Galerie Perrotin (Paris) is presenting a double solo project featuring new works by artist JR and a series of never exhibited before photographs by Man Ray in collaboration with Galerie 1900-2000 (Paris).
JR creates monumental photographs that he pastes around the world, infiltrating urban space with anonymous portraits, witnesses of the present and the past. He reveals art by action, displaying his gigantic prints over the suburban buildings of Paris, on walls in the Middle East , in the United States, in favelas in Brazil or on broken bridges in Africa, on the facade of Tate Modern in London…
Photographs from 3 different series by JR are displayed at Paris Photo, Los Angeles 2013:
The Unframed series is a first in JR’s career: he previously worked with his own photographs, but this time he has immersed himself in the collections of the Lausanne Musée de l’Élysée. By reinterpreting and taking the works out of context, he gives the photographs a new meaning and allows us to revisit works by Man Ray, Robert Capa, Gilles Caron, Helen Levitt, Mario Giacomelli, as well as anonymous photographers. Reframed and stretched on the outdoor facades that serve as exhibition walls, the city is transformed into a gigantic open-sky museum.
The Wrinkles of the City is a world-scale project aimed to be presented in various cities around the world (Cartagena, Havana, Shanghai…) where human wrinkles as well as architectural, can be found. For this project in Los Angeles, JR wishes to oppose the crow’s-feet of older people living in LA and the marks of their past with the image of perfection or regenerated beauty in the XXIst century. With this approach, the most interesting part of the project is to spread these wrinkled portraits in the city, using the gigantic urban development as a huge canvas.

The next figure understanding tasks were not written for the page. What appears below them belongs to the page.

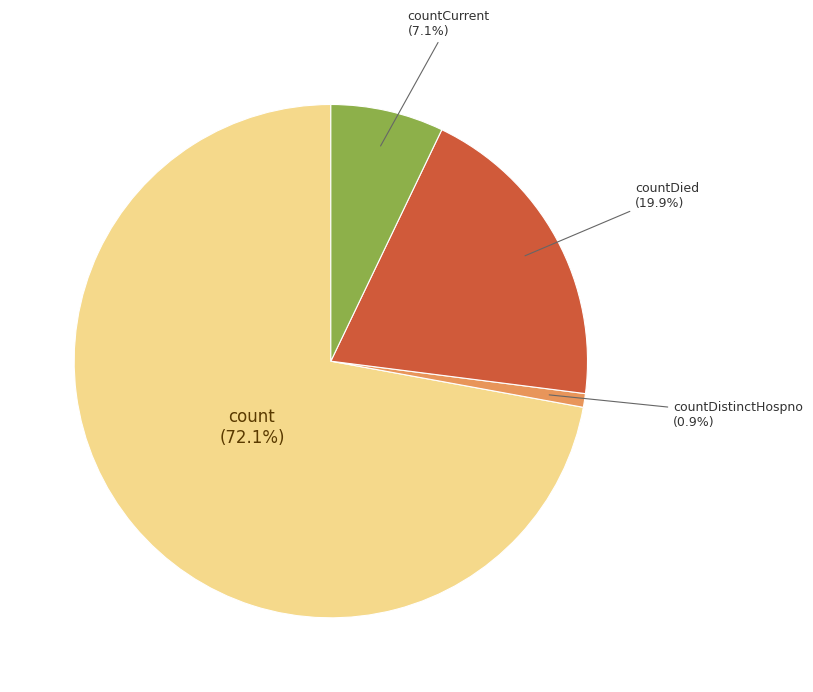

Does any single category account for the majority?

Yes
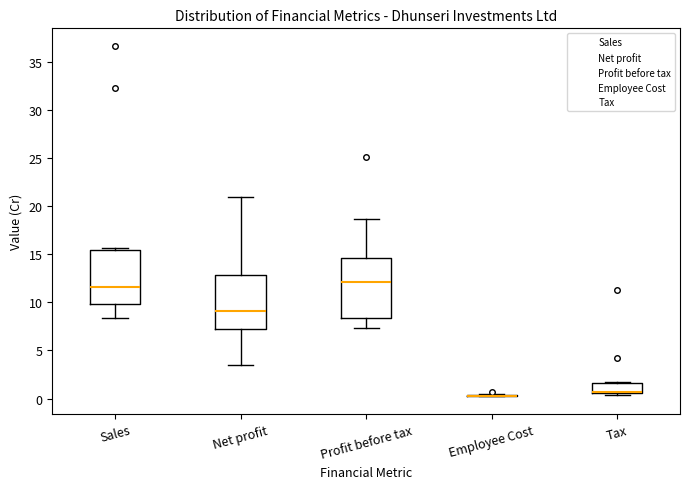

Reading left to right, transcribe this box plot: for each box, give where its median line is, the range the box spans, and where its two whiskers end, as read against the y-axis. The values are not printed on the chart, so give them approximately, as read against the axis.

Sales: median 11.5, box 10.0 to 15.5, whiskers 8.5 to 15.5 (just above the box's upper edge)
Net profit: median 9.0, box 7.0 to 13.0, whiskers 3.5 to 21.0
Profit before tax: median 12.0, box 8.5 to 14.5, whiskers 7.5 to 18.5
Employee Cost: box collapsed to a line at 0.5, whiskers 0.0 to 0.5
Tax: median 0.5 (drawn on the box's lower edge), box 0.5 to 1.5, whiskers 0.5 to 1.5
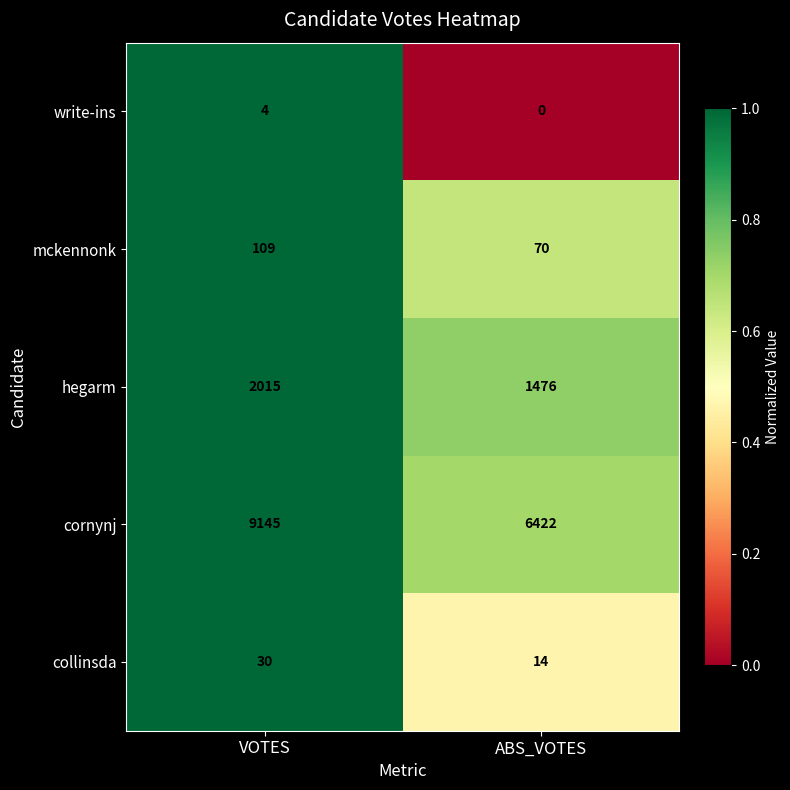

The hegarm series shows 3107 at VOTES. True or false?

False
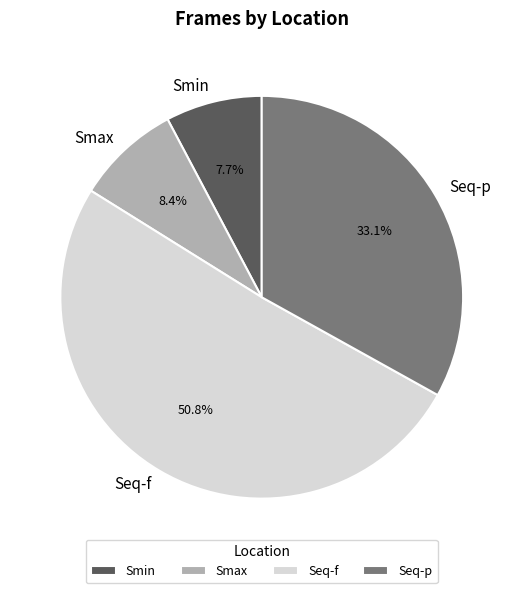

What is the ratio of the value at Seq-f to the value at Seq-p?

1.5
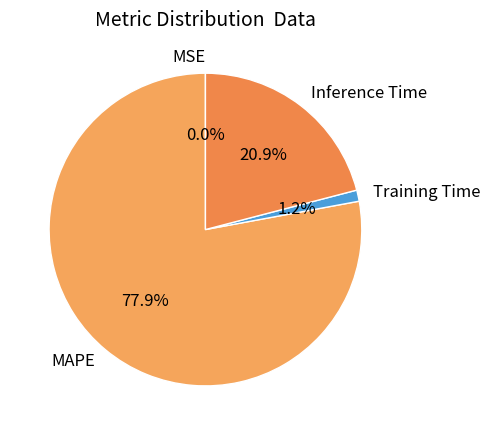

How much of the chart is everything except Inference Time?

79.1%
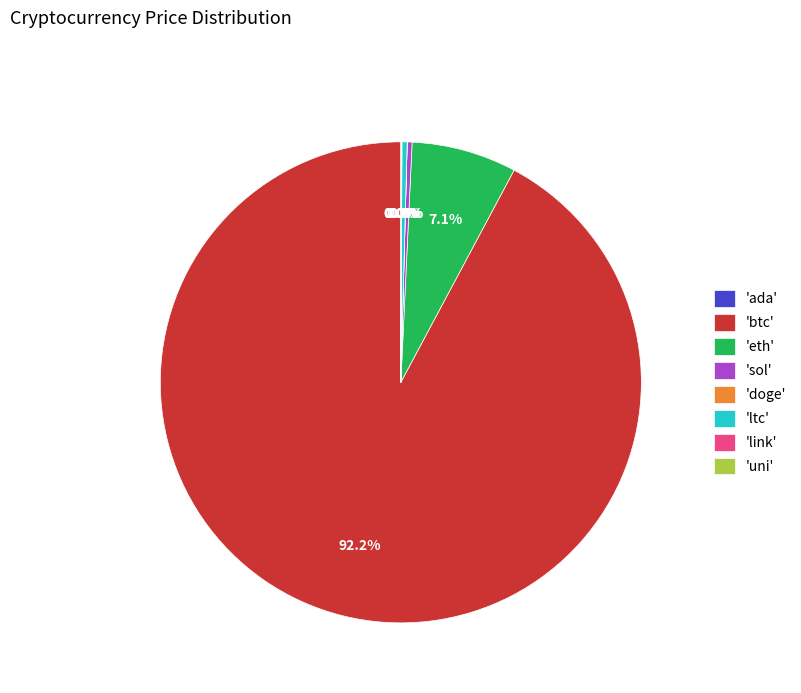

What portion of the pie excludes 'ltc'?

99.7%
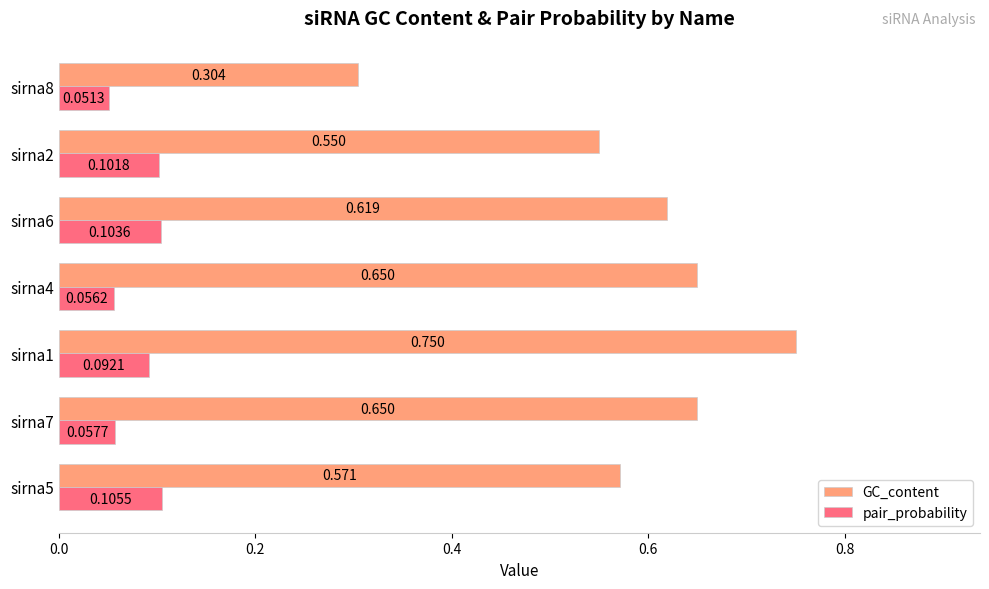

Which series has the widest spread of values?

GC_content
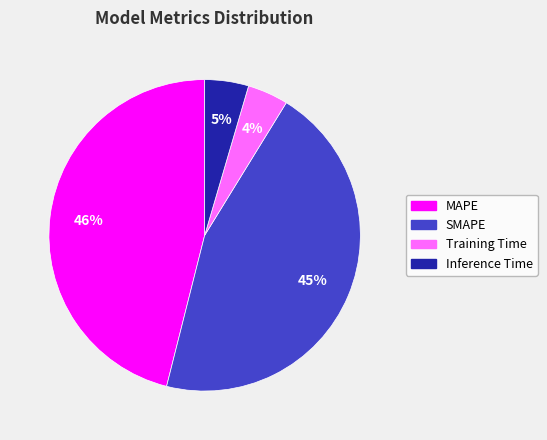

How many segments does this pie chart have?

4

JR received the prestigious TED Prize in 2011 that offered him to make a “wish to change the world”. With the Inside Out Project, JR brings together and prints portraits, as messages of personal identity; he constructively raises questions about the sophisticated contemporary social and human issues inherent to the urban context. Literally, he brings out the inside stories of the city by making them visible and aesthetically engaging through mesmerizing portraiture. On this occasion, photo booths printing large-scale self-portraits were seen in various places of the globe, including Paris (Centre Pompidou & Galerie Perrotin), Arles (Rencontres de la Photographie), Hong Kong (Galerie Perrotin), Tel Aviv or Ramallah.